Preferably the organic solvent of the coating composition is a water-compatible high boiling point solvent which has a boiling point at atmospheric pressure above 100^°C. High boiling point solvents in accordance with the invention comprise tri-ethyleneglycol, tetra-ethyleneglycol, di- propyleneglycol, tri-propyleneglycol and the monomethyl, dimethyl and ethyl ethers of these glycols. Alternatively, the organic solvent of the coating composition is a by-product of the hydrolysis reaction between the silane binder and water and may be present only in small amounts. The presence and use of such solvents leads to improvements in coating processability and can reduce coating defects such as blistering during curing.

Preferably the coating additive is provided to enhance coating processability and/or coating performance. Coating additives such as DisperpBYK 192 or other copolymers having pigment affinic groups are able deflocculate pigments through steric stabilisation. Coatings comprising such additives show improved wetting and reduced viscosity, which enables higher pigment loads to be used. Other coating additives include polysiloxanes and/or hydrophobic solids in glycol, which are suitable defoamers for water based systems. An example of a particularly suitable defoamer is BYK019. Moreover, coatings comprising such additives are easier to apply on substrates through rolling, brushing and spraying applications. Polyether modified siloxanes may also be used to further improve substrate wetting. Alternative additives such as an ion exchange bentonite clay and more preferably a cerium doped bentonite clay can also be used.

The water reducible coating composition may be applied on steel using a coil coating process.
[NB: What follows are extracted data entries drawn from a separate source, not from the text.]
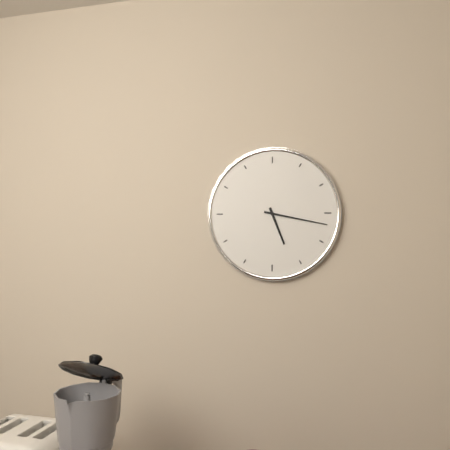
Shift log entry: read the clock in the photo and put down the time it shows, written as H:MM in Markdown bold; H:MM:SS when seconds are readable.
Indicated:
**5:17**
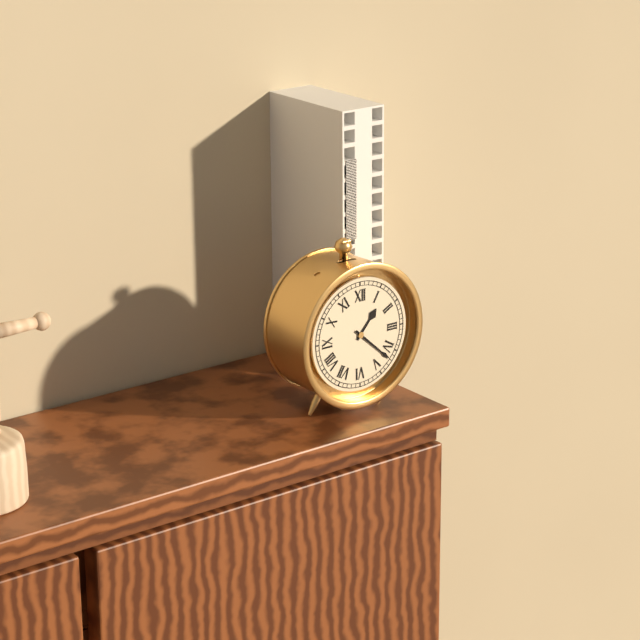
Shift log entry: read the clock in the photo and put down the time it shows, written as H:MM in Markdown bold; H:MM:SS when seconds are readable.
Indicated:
**1:22**
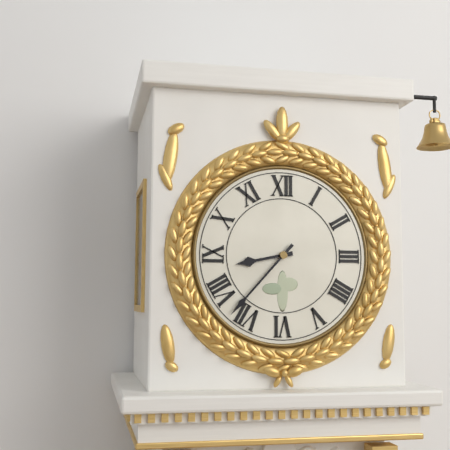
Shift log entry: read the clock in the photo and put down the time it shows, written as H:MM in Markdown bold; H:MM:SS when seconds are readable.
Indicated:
**8:37**
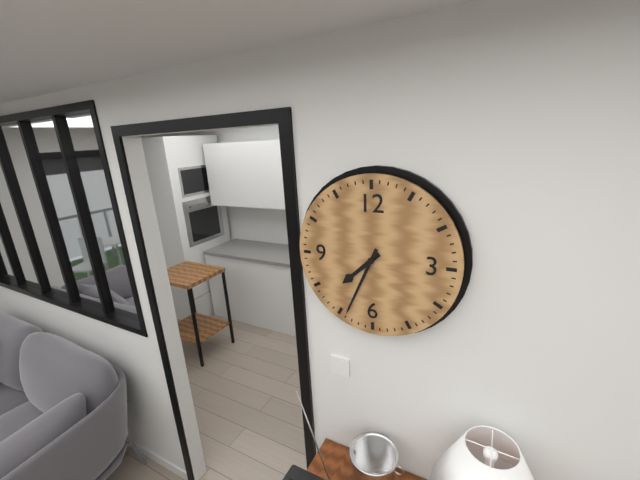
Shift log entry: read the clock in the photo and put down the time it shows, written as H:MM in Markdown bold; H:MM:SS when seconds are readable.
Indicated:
**7:34**
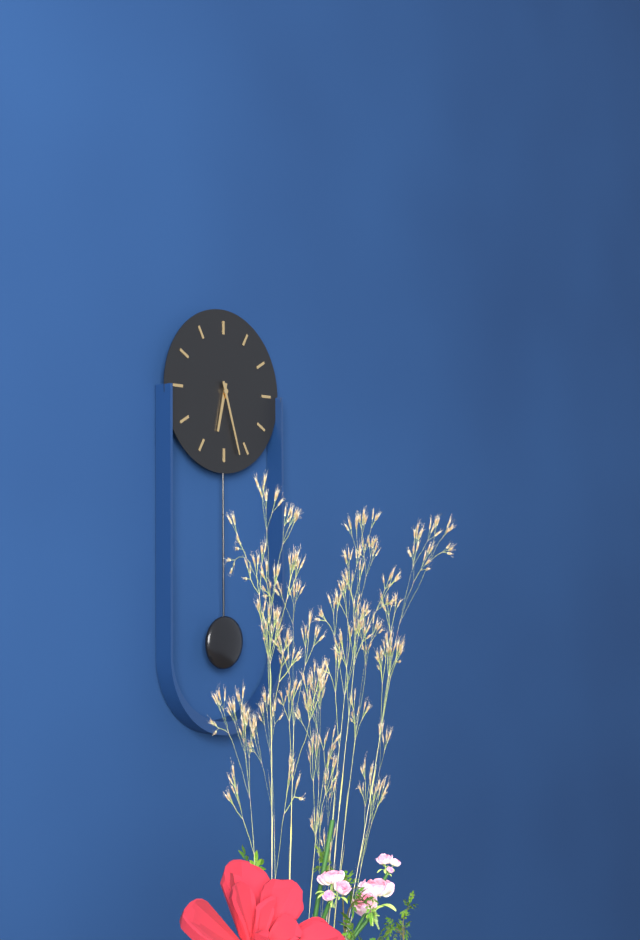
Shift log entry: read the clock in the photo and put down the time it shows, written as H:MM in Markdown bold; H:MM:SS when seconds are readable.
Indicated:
**6:27**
The use of a coil coating process requires the coating to have a certain solids content and to be of a certain viscosity. Preferably the coating has a viscosity of 150 to 1000 mPas and a solids content in the range of 20-50%; the viscosity of the coating depends on the application method.

In a preferred embodiment of the invention the silane binder is an epoxy functional silane, an amino functional silane or a mixture thereof. Preferably the silane binders are fully miscible with water. The inventors found that silanes have good compactability with organic compounds that may also be present in the water reducible coating composition. Moreover, silanes provide robustness to the water reducible coating composition at ambient conditions before the coated steel substrate is subjected to the heat treatment and hot-forming. Suitable epoxy functional silane binders include glycidyloxypropylalkoxysilane, 3-glycidyloxypropyltrimethoxysilane, 3- glycidyloxypropyltriethoxysilane, 3-glycidyloxypropylmethyldimethoxysilane and 3- glycidyloxypropylmethyldiethoxysilane or a mixture thereof. Suitable amino functional silane binders include 3-aminopropyltrimethoxysilane, 3-aminopropyltriethoxysilane, 3- aminopropylmethyldimethoxysilane and 3-aminopropylmethyldiethoxysilane or a mixture thereof. Other functional silanes such as alkyl, acrylate and vinyl functional silanes can also be added to improve coating performance. The use of such binders permits the manufacture of water reducible coatings that possess improved anti-scale and anti-corrosion properties.

In a preferred embodiment of the invention the weight ratio of the silane binder and the metal is between 4: 1 and 1 :4 and preferably between 2: 1 and 1 :2. If the binder: metal ratio is above 4: 1 then the spot weldability of the coated steel substrate decreases. Moreover, if the metal: binder ratio is above 4:1 then the mechanical and barrier properties of the coating are diminished.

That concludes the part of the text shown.